--- begin Stored rows ---

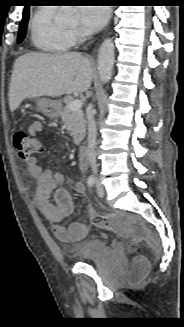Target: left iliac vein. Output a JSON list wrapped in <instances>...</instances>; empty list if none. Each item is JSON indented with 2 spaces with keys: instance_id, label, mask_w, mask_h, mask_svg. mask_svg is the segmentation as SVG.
Masks as SVG:
<instances>
[{
  "instance_id": "left-iliac-vein-1",
  "label": "left iliac vein",
  "mask_w": 184,
  "mask_h": 327,
  "mask_svg": "<svg viewBox=\"0 0 184 327\" xmlns=\"http://www.w3.org/2000/svg\"><path fill=\"white\" fill-rule=\"evenodd\" d=\"M97 194L99 197L104 196V189L100 183H97Z\"/></svg>"
}]
</instances>
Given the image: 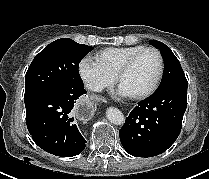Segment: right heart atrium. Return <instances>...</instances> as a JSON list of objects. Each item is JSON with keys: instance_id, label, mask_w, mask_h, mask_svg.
Segmentation results:
<instances>
[{"instance_id": "1", "label": "right heart atrium", "mask_w": 209, "mask_h": 179, "mask_svg": "<svg viewBox=\"0 0 209 179\" xmlns=\"http://www.w3.org/2000/svg\"><path fill=\"white\" fill-rule=\"evenodd\" d=\"M79 72L86 87L94 92L109 87L113 82V78L106 74L96 61L87 57L81 60Z\"/></svg>"}]
</instances>
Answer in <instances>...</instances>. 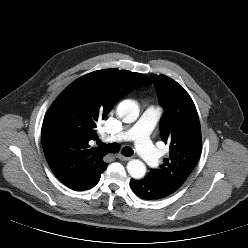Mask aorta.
<instances>
[{
  "label": "aorta",
  "mask_w": 248,
  "mask_h": 248,
  "mask_svg": "<svg viewBox=\"0 0 248 248\" xmlns=\"http://www.w3.org/2000/svg\"><path fill=\"white\" fill-rule=\"evenodd\" d=\"M116 112L125 123H132L139 117L140 110L135 101L127 99L119 103ZM127 170L132 178L140 179L146 173V166L142 161L133 159L127 163Z\"/></svg>",
  "instance_id": "762f6f07"
}]
</instances>
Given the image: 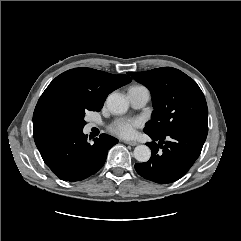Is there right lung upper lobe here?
I'll use <instances>...</instances> for the list:
<instances>
[{
	"mask_svg": "<svg viewBox=\"0 0 241 241\" xmlns=\"http://www.w3.org/2000/svg\"><path fill=\"white\" fill-rule=\"evenodd\" d=\"M125 75H113L91 68H74L57 76L41 95L33 114V130L40 116L53 107L98 111L108 94L129 83Z\"/></svg>",
	"mask_w": 241,
	"mask_h": 241,
	"instance_id": "right-lung-upper-lobe-1",
	"label": "right lung upper lobe"
}]
</instances>
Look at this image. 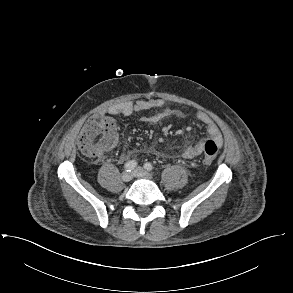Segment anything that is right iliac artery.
<instances>
[{
	"label": "right iliac artery",
	"instance_id": "right-iliac-artery-1",
	"mask_svg": "<svg viewBox=\"0 0 293 293\" xmlns=\"http://www.w3.org/2000/svg\"><path fill=\"white\" fill-rule=\"evenodd\" d=\"M137 166V162L135 160H130L125 163L124 168L127 172H131Z\"/></svg>",
	"mask_w": 293,
	"mask_h": 293
}]
</instances>
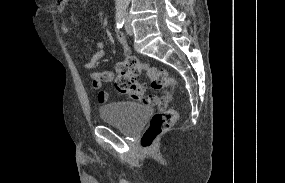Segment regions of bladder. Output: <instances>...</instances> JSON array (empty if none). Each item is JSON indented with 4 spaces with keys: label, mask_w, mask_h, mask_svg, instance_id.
Segmentation results:
<instances>
[{
    "label": "bladder",
    "mask_w": 285,
    "mask_h": 183,
    "mask_svg": "<svg viewBox=\"0 0 285 183\" xmlns=\"http://www.w3.org/2000/svg\"><path fill=\"white\" fill-rule=\"evenodd\" d=\"M152 112L149 105L126 102L108 103L99 110L103 122L114 124L126 132L136 130Z\"/></svg>",
    "instance_id": "bladder-1"
}]
</instances>
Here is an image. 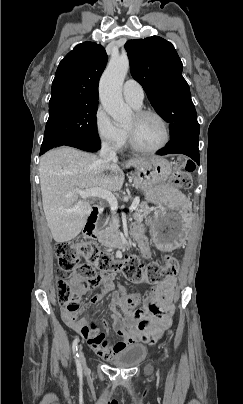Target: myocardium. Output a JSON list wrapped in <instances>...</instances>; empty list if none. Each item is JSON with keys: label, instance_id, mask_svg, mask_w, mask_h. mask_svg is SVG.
Here are the masks:
<instances>
[{"label": "myocardium", "instance_id": "f54148a6", "mask_svg": "<svg viewBox=\"0 0 243 404\" xmlns=\"http://www.w3.org/2000/svg\"><path fill=\"white\" fill-rule=\"evenodd\" d=\"M134 114L137 117L146 116V115H154V116L158 117L164 125L166 136H165V140L160 145H158L156 147H151V148L144 147L135 140V138L133 137V135L131 134V132L129 130L125 129V132H126V135L128 137L131 147L133 149H135L136 151L144 152V153H155V152H159V151L163 150L164 148H166L168 146V144L170 143L171 137H172L171 126H170V123L168 122V120L166 119V117L161 112H159L155 109H151V108L138 109Z\"/></svg>", "mask_w": 243, "mask_h": 404}]
</instances>
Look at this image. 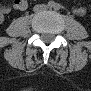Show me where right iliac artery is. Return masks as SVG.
I'll list each match as a JSON object with an SVG mask.
<instances>
[{
    "instance_id": "right-iliac-artery-1",
    "label": "right iliac artery",
    "mask_w": 91,
    "mask_h": 91,
    "mask_svg": "<svg viewBox=\"0 0 91 91\" xmlns=\"http://www.w3.org/2000/svg\"><path fill=\"white\" fill-rule=\"evenodd\" d=\"M48 6H49V7H52V6H53V2H49V3H48Z\"/></svg>"
}]
</instances>
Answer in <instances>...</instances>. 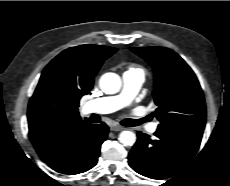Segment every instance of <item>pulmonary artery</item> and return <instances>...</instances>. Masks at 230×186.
Here are the masks:
<instances>
[{"label": "pulmonary artery", "mask_w": 230, "mask_h": 186, "mask_svg": "<svg viewBox=\"0 0 230 186\" xmlns=\"http://www.w3.org/2000/svg\"><path fill=\"white\" fill-rule=\"evenodd\" d=\"M122 80L123 87L119 94L90 100L86 103L85 109L88 112L106 114L128 106L142 87L145 75L141 71L128 70L123 73ZM156 130L157 123L148 127L150 133Z\"/></svg>", "instance_id": "obj_1"}]
</instances>
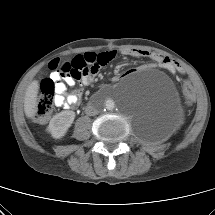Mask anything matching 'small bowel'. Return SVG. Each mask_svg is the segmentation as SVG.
I'll use <instances>...</instances> for the list:
<instances>
[{
    "mask_svg": "<svg viewBox=\"0 0 215 215\" xmlns=\"http://www.w3.org/2000/svg\"><path fill=\"white\" fill-rule=\"evenodd\" d=\"M120 53L122 55L135 58H149L165 68H170L172 65V61L168 57L161 56L146 50L123 49ZM78 56L82 59L85 65L80 78L76 79L68 73L62 74L57 71H53L51 73V77L56 82L55 104L58 107L70 109L78 105L80 102V96L78 94V90L75 88L76 81H80L81 84L85 86L91 84L94 81L96 75L101 70V68L105 67L108 63H110L116 58L117 51L110 50L100 53L86 52ZM118 79L119 77H114L115 81ZM67 87L72 88L71 92L68 94L66 93Z\"/></svg>",
    "mask_w": 215,
    "mask_h": 215,
    "instance_id": "obj_1",
    "label": "small bowel"
}]
</instances>
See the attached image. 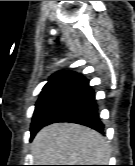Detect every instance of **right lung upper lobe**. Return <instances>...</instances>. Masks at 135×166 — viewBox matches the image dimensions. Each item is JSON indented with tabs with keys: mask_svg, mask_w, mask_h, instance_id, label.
I'll return each mask as SVG.
<instances>
[{
	"mask_svg": "<svg viewBox=\"0 0 135 166\" xmlns=\"http://www.w3.org/2000/svg\"><path fill=\"white\" fill-rule=\"evenodd\" d=\"M83 79H85L84 76L75 72L63 71L55 73L43 87L40 98L52 92L68 88L70 85L78 83Z\"/></svg>",
	"mask_w": 135,
	"mask_h": 166,
	"instance_id": "obj_1",
	"label": "right lung upper lobe"
}]
</instances>
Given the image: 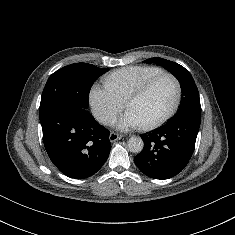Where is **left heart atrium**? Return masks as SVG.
Returning a JSON list of instances; mask_svg holds the SVG:
<instances>
[{
    "label": "left heart atrium",
    "instance_id": "left-heart-atrium-1",
    "mask_svg": "<svg viewBox=\"0 0 235 235\" xmlns=\"http://www.w3.org/2000/svg\"><path fill=\"white\" fill-rule=\"evenodd\" d=\"M114 125L120 130H130L142 126L139 119L129 110L114 121Z\"/></svg>",
    "mask_w": 235,
    "mask_h": 235
}]
</instances>
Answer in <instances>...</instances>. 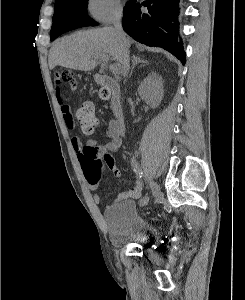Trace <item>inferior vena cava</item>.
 Masks as SVG:
<instances>
[{"label":"inferior vena cava","instance_id":"inferior-vena-cava-1","mask_svg":"<svg viewBox=\"0 0 245 300\" xmlns=\"http://www.w3.org/2000/svg\"><path fill=\"white\" fill-rule=\"evenodd\" d=\"M114 25V29L118 35V37L124 41V33L122 30V25H121V16L116 17V19L113 22ZM123 67H124V71L125 73L128 72L129 70V49L128 46L125 44V52H124V62H123Z\"/></svg>","mask_w":245,"mask_h":300}]
</instances>
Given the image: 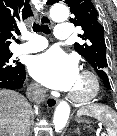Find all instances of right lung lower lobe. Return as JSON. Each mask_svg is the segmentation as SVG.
<instances>
[{
  "instance_id": "right-lung-lower-lobe-1",
  "label": "right lung lower lobe",
  "mask_w": 117,
  "mask_h": 136,
  "mask_svg": "<svg viewBox=\"0 0 117 136\" xmlns=\"http://www.w3.org/2000/svg\"><path fill=\"white\" fill-rule=\"evenodd\" d=\"M26 73L25 67L22 65L15 71L0 70V88L4 89H20L23 87Z\"/></svg>"
}]
</instances>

--- end Stored rows ---

Rewrite the rows from the start through the line containing "194L99 197L104 196V189L100", swapping "Output" for "Return" and leaving everything else unchanged. Omit the pictures from your answer.

> _Correct result_
Target: left iliac vein. Return a JSON list wrapped in <instances>...</instances>; empty list if none. Each item is JSON indented with 2 spaces with keys: instance_id, label, mask_w, mask_h, mask_svg. mask_svg is the segmentation as SVG.
Masks as SVG:
<instances>
[{
  "instance_id": "left-iliac-vein-1",
  "label": "left iliac vein",
  "mask_w": 184,
  "mask_h": 327,
  "mask_svg": "<svg viewBox=\"0 0 184 327\" xmlns=\"http://www.w3.org/2000/svg\"><path fill=\"white\" fill-rule=\"evenodd\" d=\"M97 194L99 197L104 196V189L100 183H97Z\"/></svg>"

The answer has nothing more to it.